Search code examples
stringcharacter-encodingdtext-to-html

Converting Text to HTML In D


I'm trying to figure the best way of encoding text (either 8-bit ubyte[] or string) to its HTML counterpart.

My proposal so far is to use a lookup-table to map the 8-bit characters

string[256] lutLatin1ToHTML;
lutLatin1ToXML[0x22] = "&quot";
lutLatin1ToXML[0x26] = "&amp";
...

in HTML that have special meaning using the function

pure string toHTML(in string src,
                   ref in string[256] lut) {
    return src.map!(a => (lut[a] ? lut[a] : new string(a))).reduce!((a, b) => a ~ b) ;
}

I almost work except for the fact that I don't know how to create a string from a `ubyte? (the no-translation case).

I tried

writeln(new string('a'));

but it prints garbage and I don't know why.

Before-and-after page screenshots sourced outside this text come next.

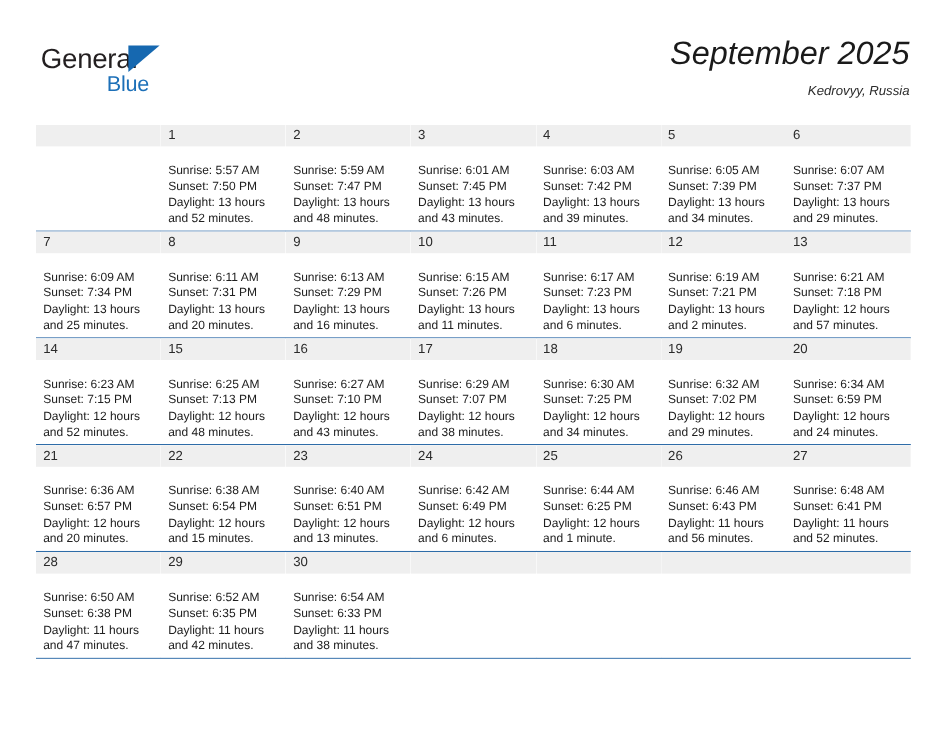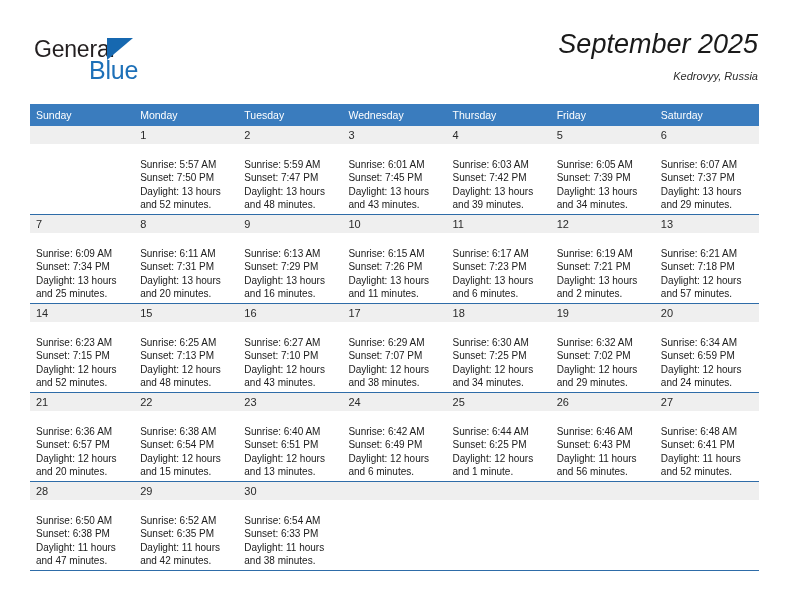--- a/index.html
+++ b/index.html
@@ -42,21 +42,21 @@
     top: 0;
     font-size: 23px;
     color: #231f20;
     letter-spacing: -0.2px;
     line-height: 26px;
   }
   .brand-blue {
     position: absolute;
     left: 55px;
     top: 21px;
-    font-size: 25px;
+    font-size: 18px;
     color: #1d70b8;
     letter-spacing: -0.2px;
     line-height: 26px;
   }
   .brand-triangle {
     position: absolute;
     left: 73px;
     top: 2px;
     width: 0;
     height: 0;
@@ -156,29 +156,20 @@
       <span class="brand-triangle"></span>
       <span class="brand-blue">Blue</span>
     </div>
     <div class="title-block">
       <div class="cal-title">September 2025</div>
       <div class="cal-subtitle">Kedrovyy, Russia</div>
     </div>
   </div>
 
   <div class="calendar">
-    <div class="weekday-row">
-      <div class="weekday">Sunday</div>
-      <div class="weekday">Monday</div>
-      <div class="weekday">Tuesday</div>
-      <div class="weekday">Wednesday</div>
-      <div class="weekday">Thursday</div>
-      <div class="weekday">Friday</div>
-      <div class="weekday">Saturday</div>
-    </div>
     <div id="weeks-container">
         <div class="week-row first">
           <div class="day-cell blank">
             <div class="day-number"></div>
             <div class="day-body"></div>
           </div>
           <div class="day-cell">
             <div class="day-number">1</div>
             <div class="day-body">
               <div>Sunrise: 5:57 AM</div>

For more details on HTML encoding see https://en.wikipedia.org/wiki/Character_entity_reference


Solution

  • You can make a string from a ubyte most easily by doing "" ~ b, for example:

    ubyte b = 65;
    string a = "" ~ b;
    writeln(a); // prints A
    

    BTW, if you want to do a lot of html stuff, my dom.d and characterencodings.d might be useful: https://github.com/adamdruppe/misc-stuff-including-D-programming-language-web-stuff

    It has a html parser, dom manipulation functions similar to javascript (e.g. ele.querySelector(), getElementById, ele.innerHTML, ele.innerText, etc.), conversion from a few different character encodings, including latin1, and outputs ascii safe html with all special and unicode characters properly encoded.

    assert(htmlEntitiesEncode("foo < bar") == "foo &lt; bar";
    

    stuff like that.